Now you want to use gradient descent to iteratively approximate optimal $\hat{\theta}$ by minimizing cross entropy loss function. Sklearn provides SGDClassifier model that implements stochastic gradient descent on logistic regression model, by minimizing cross entropy loss function.

In [None]:
from sklearn.linear_model import SGDClassifier

**Question: Fit training set into [SGDClassifier](https://scikit-learn.org/stable/modules/generated/sklearn.linear_model.SGDClassifier.html) model. You may want to use custom parameter when you initiate the model, so that it performs classification task instead of regression task.**

In [None]:
# TODO: construct stochastic gradient descent learning algorithm
sgd_model = ...
...

**Question: Reprt training accuracy and test accuracy of logistic regression model given by stochastic gradient descent.**

In [None]:
# TODO: training accuracy of sgd model
sgd_train_accuracy = ...
print("Training accuracy of stochastic gradient descent classifier:", sgd_train_accuracy)

In [None]:
# TODO: test accuracy of sgd model
sgd_test_accuracy = ...
print("Test accuracy of stochastic gradient descent classifier:", sgd_test_accuracy)

**Question: Print and visualize confusion matrix of stochastic gradient descent model.**

In [None]:
# TODO: print and visualize confusion matrix
sgd_test_predictions = ...
sgd_cm = ...
sgd_cm

In [None]:
# visualization of confusion matrix
plt.figure(figsize=(8,6))
sns.heatmap(data=sgd_cm, annot=True)
plt.title("Confusion Matrix of Stochastic GD Logistic Classifier on Breast Cancer Test set");

**Question: Find precision and recall values at different thresholds by SGD on test set. Plot precision vs recall curve as you did for LR model.**

In [None]:
# TODO: find test predicted probabilities (NOT LABEL VALUES)
#       find precision, recall at different thresholds
sgd_test_pred_probs = ...
sgd_test_precision, sgd_test_recall, thresholds = ...

In [None]:
# plot precision-recall curve
plt.figure(figsize=(12,10))

# TODO: use lineplot for precision vs recall curve
#       make sure to add xlabel and ylabel

plt.title('Precision-Recall Curve of SGD Logistic Classifier on Breast Cancer Test Set');

In [None]:
# TODO: get ROC and AUC-ROC probability and score
sgd_test_pred_probs = ...
sgd_test_auc = ...
print("AUC of ROC score in test set:", test_auc)

In [None]:
# plot ROC curve

# TODO: get FPR, TPR at different thresholds
sgd_test_fpr, sgd_test_tpr, thresholds = ...

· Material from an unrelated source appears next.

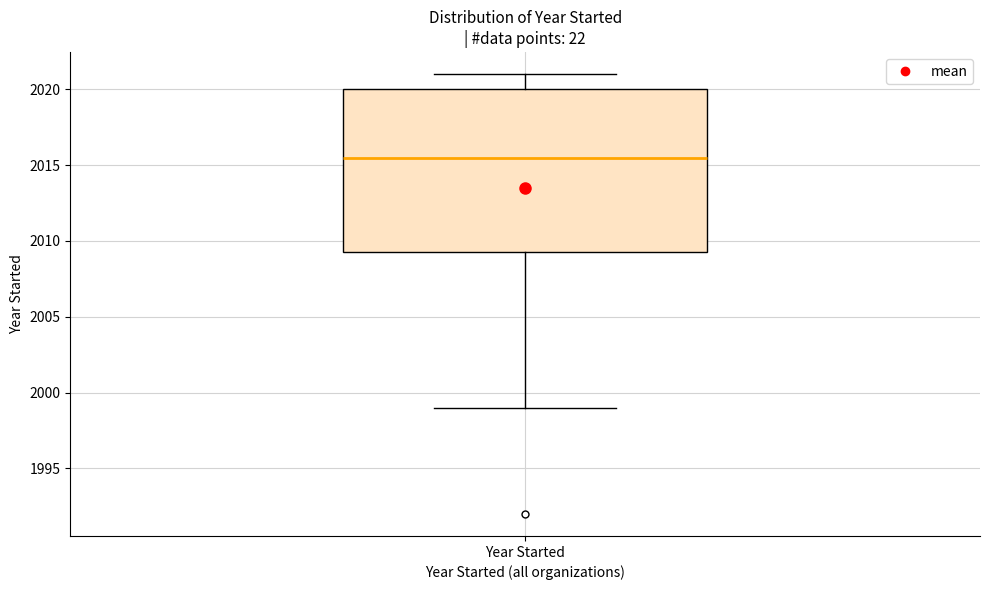

Read this box plot against the y-axis: the position of the median line, the range covered by the box, and the ends of both whiskers. The values are not printed on the chart, so give them approximately, as read against the axis.

median 2015.5, box 2009.5 to 2020.0, whiskers 1999.0 to 2021.0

plt.figure(figsize=(12,10))

# TODO: use lineplot for ROC curve
#       make sure to add xlabel and ylabel

plt.title('ROC Curve of SGD Logistic Classifier on Breast Cancer Test Set');

**Question: Observe performance of logistic regression model trained by stochastic gradient descent. How is it different from sklearn logistic regression model? Does stochastic gradient descent algorithm give us higher accuracy? How about value in confusion matrix and AUC-ROC? How would you connect to properties ot SGD we discussed last week?**

**Bonus: Change step size $\eta$ in stochastic gradient descent model you fit. Observe change in convergence. What's your takeaway if you want to use SGD to solve for optimal parameter in LR model?**

Congratulations on finishing this assignment! Hope you get intuition of how does logistic regression model exactly solve binary classification problem. Hope you understand why we introduce it as the most fundamental model in clssification problem, and as a generalized linear model. You should get hands on experiences about how to use sklearn to fit a logistic regression model, and how to evaluate from different perspectives.